だから、決めたペースを淡々と積み重ねるのが理想なのですが、ある程度混雑が解消されると、今度は周りのペースに流されてついついペースを上げすぎてしまいます。最初の1kmは6分43秒。次の1kmからはしばらく5分10秒前後で走っていたのに、流れができてからは4分50秒/kmくらいまでペースが上がります。

この流れに乗れるのがアプリランイベントのポジティブな部分。1人で走っていたら、ペースの起伏がなく今回のようなコンディションだと、ずっとペースが上がらないままキャッチカーに捕まる可能性もありました。でも、世界中のランナーといっしょに走っているという感覚が私を前に押し出してくれました。
ただ、限界はきちんとやってきます。いいペースで走れたのは21kmまで。ハーフマラソンの距離を超えたとアプリのアナウンスがあって、そこからは一気に5分30秒/kmに。限界を超えてしまったので、レースとしてはここで終わりなのですが、まだキャッチカーが追いつきそうにありません。

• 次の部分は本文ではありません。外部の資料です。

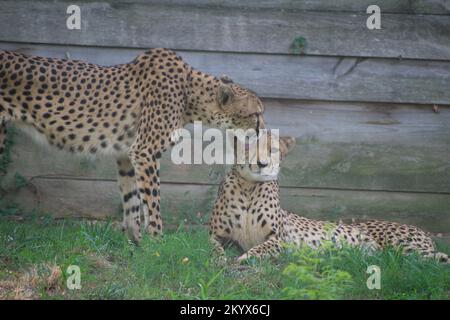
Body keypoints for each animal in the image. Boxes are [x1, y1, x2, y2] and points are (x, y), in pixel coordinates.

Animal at [0, 48, 266, 241]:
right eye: (256, 114)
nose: (262, 129)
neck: (190, 93)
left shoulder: (127, 154)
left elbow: (132, 201)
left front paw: (135, 243)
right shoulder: (145, 151)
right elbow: (153, 200)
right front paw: (157, 242)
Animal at [209, 134, 448, 262]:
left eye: (274, 149)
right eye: (249, 145)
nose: (262, 163)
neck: (249, 187)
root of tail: (423, 231)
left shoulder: (279, 239)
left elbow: (260, 248)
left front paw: (244, 258)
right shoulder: (216, 236)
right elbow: (212, 249)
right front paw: (219, 260)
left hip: (408, 250)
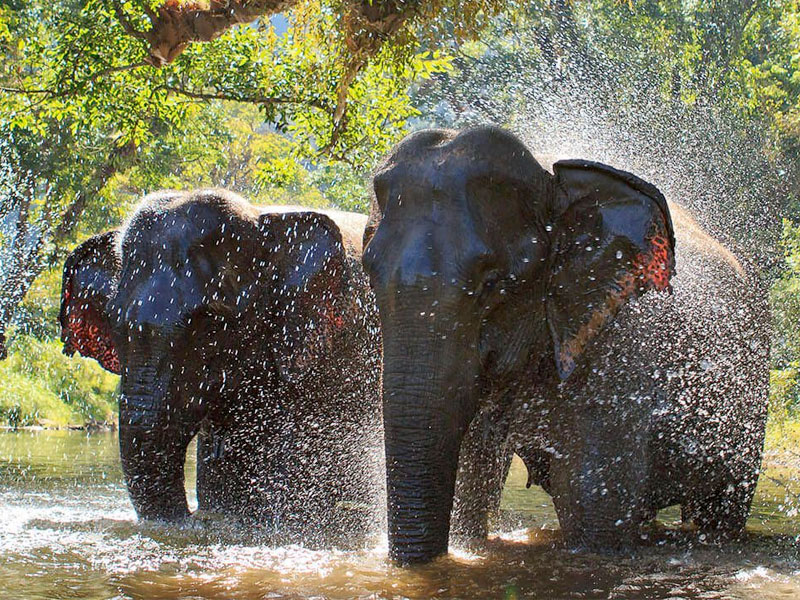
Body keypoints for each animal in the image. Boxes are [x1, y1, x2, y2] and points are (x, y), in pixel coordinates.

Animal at [362, 125, 768, 564]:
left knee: (724, 508)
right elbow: (473, 477)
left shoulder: (615, 360)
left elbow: (591, 510)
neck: (553, 183)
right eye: (369, 272)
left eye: (493, 284)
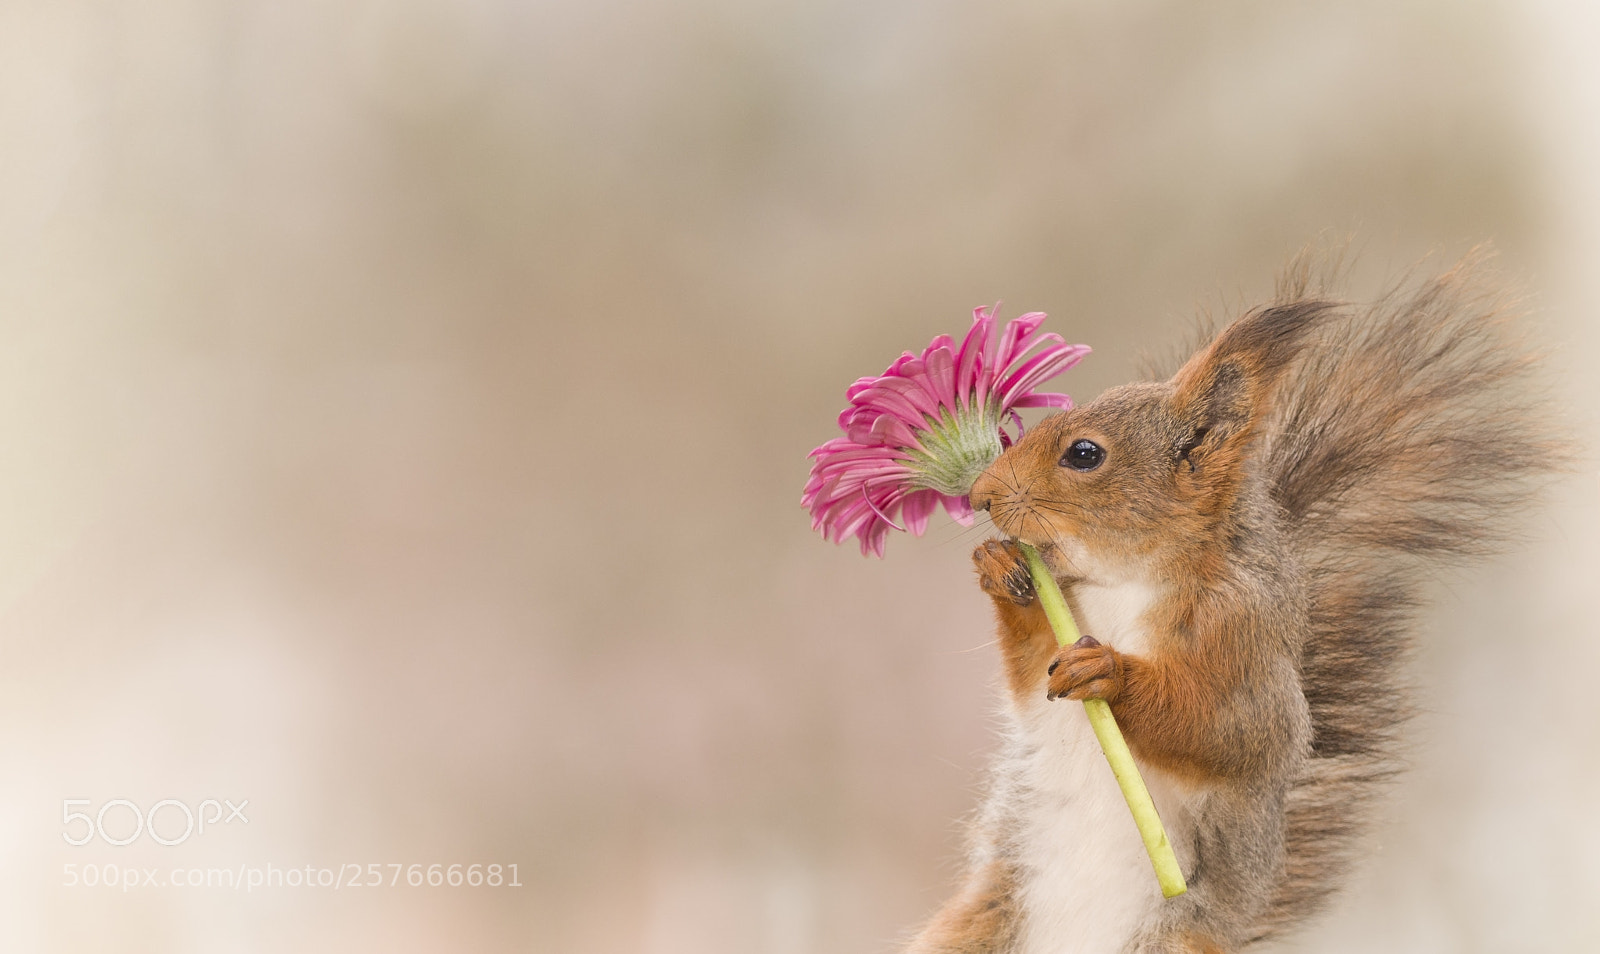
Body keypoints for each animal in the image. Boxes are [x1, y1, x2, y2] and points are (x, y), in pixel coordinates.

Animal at [905, 252, 1563, 954]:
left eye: (1084, 454)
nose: (980, 495)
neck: (1127, 579)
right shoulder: (1064, 623)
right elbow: (1033, 675)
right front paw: (1002, 567)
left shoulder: (1247, 638)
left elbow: (1231, 730)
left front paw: (1110, 672)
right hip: (977, 923)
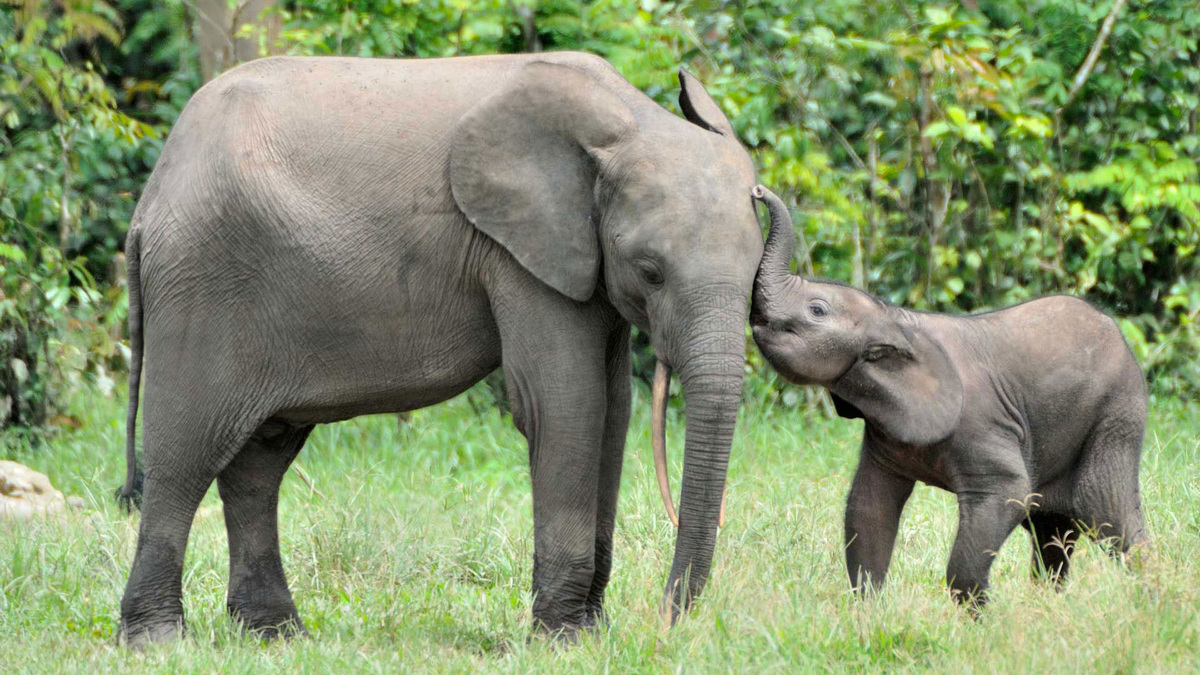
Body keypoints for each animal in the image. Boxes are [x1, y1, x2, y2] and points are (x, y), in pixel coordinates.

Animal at [114, 52, 764, 646]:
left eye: (759, 266)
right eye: (651, 271)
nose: (668, 620)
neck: (628, 120)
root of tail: (148, 203)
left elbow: (612, 412)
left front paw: (590, 633)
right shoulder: (517, 251)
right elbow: (564, 405)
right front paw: (561, 640)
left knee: (258, 464)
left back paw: (274, 635)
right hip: (203, 282)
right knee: (184, 455)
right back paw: (158, 641)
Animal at [747, 186, 1148, 606]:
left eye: (817, 310)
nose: (758, 191)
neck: (896, 319)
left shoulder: (982, 426)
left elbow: (1008, 492)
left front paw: (982, 615)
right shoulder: (886, 432)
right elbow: (868, 507)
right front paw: (867, 611)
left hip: (1116, 415)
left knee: (1107, 514)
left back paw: (1152, 596)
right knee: (1051, 531)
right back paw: (1047, 606)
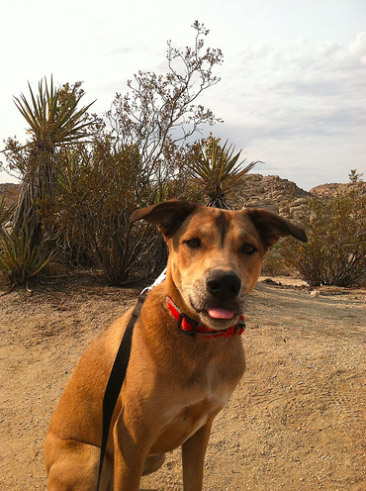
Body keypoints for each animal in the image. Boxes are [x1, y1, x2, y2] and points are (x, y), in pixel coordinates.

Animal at [44, 198, 306, 490]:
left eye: (249, 248)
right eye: (192, 242)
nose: (225, 283)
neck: (199, 339)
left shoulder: (200, 429)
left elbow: (193, 480)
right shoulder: (131, 436)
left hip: (152, 458)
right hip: (90, 460)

だから止まるわけにはいかず、ペースは落ちても気持ちを切らすこともできず、苦しみながらも足を動かして、ペースが落ちすぎないように限界の向こう側の領域で耐え続けました。これはランナーとして非日常の状態であり、Wings for Life World Run だからできたこと。
苦しくてペースも落ちて、気持ちが切れそうなのに、「誰かのために走っている」という想いが動力源になる。自分のためだったら早々に諦めていたのに、誰かのためだから頑張れる。最後は本当にどうにもならないくらい体が動きませんでしたが、スタートから130分、25.45kmまで粘ることができました。

ラン仲間と楽しみたい「Wings for Life World Run」

今回は取材ということで1人で参加しましたが、仲間と一緒に参加しているランナーを見て、だいぶ羨ましく感じました。沿道から仲間の声援を受けているランナーや、仲間とおそろいのウェアで一緒に走っている姿を見て、楽しそうだなと。
ランニングはシリアスに追い込む楽しさもあれば、走るという行為そのものを楽しむということもできます。「Wings for Life World Run」をどう楽しむかは人それぞれでいいのですが、今回シリアスに追い込んだ結果、来年は仲間と一緒に走るという楽しみ方も体験したいなと。

そのときにアプリランイベントに参加するのもいいのですが、20〜30人くらい集まってイベントにするのもいいのかなと。悩ましいのは日曜日の20時にスタートするということですが、これは世界同時開催ということを考えると仕方ないのは理解していますが、やはり人を集めるのは簡単ではありません。
私自身も今回は130分で走り終えましたが、コンディションがよくて、もしあと20分多く走れていたら、終電に乗れなかった可能性があります。私はフリーランスなので、もしそうなっても都内で宿泊すればいいだけなのですが、会社員で翌日が出社日になっているとそうはいきません。

仲間と一緒に走りたいけど、誰でも誘えるわけではない。これも Wings for Life World Run の悩ましいところです。本当に素晴らしい体験ができるし、1人でも多くのランナーにアプリランイベントに集結してもらいたいけど(そもそも定員がありますが)、門戸はそれほど広くありません。
ただ、やはり誰かと走る楽しさを味わいたいので、どんな形であれ仲間と一緒に参加する方法を考えるとします。とりあえず会社員のラン仲間には開催スケジュールが発表され次第、イベント翌日の有給申請をしてもらうとします。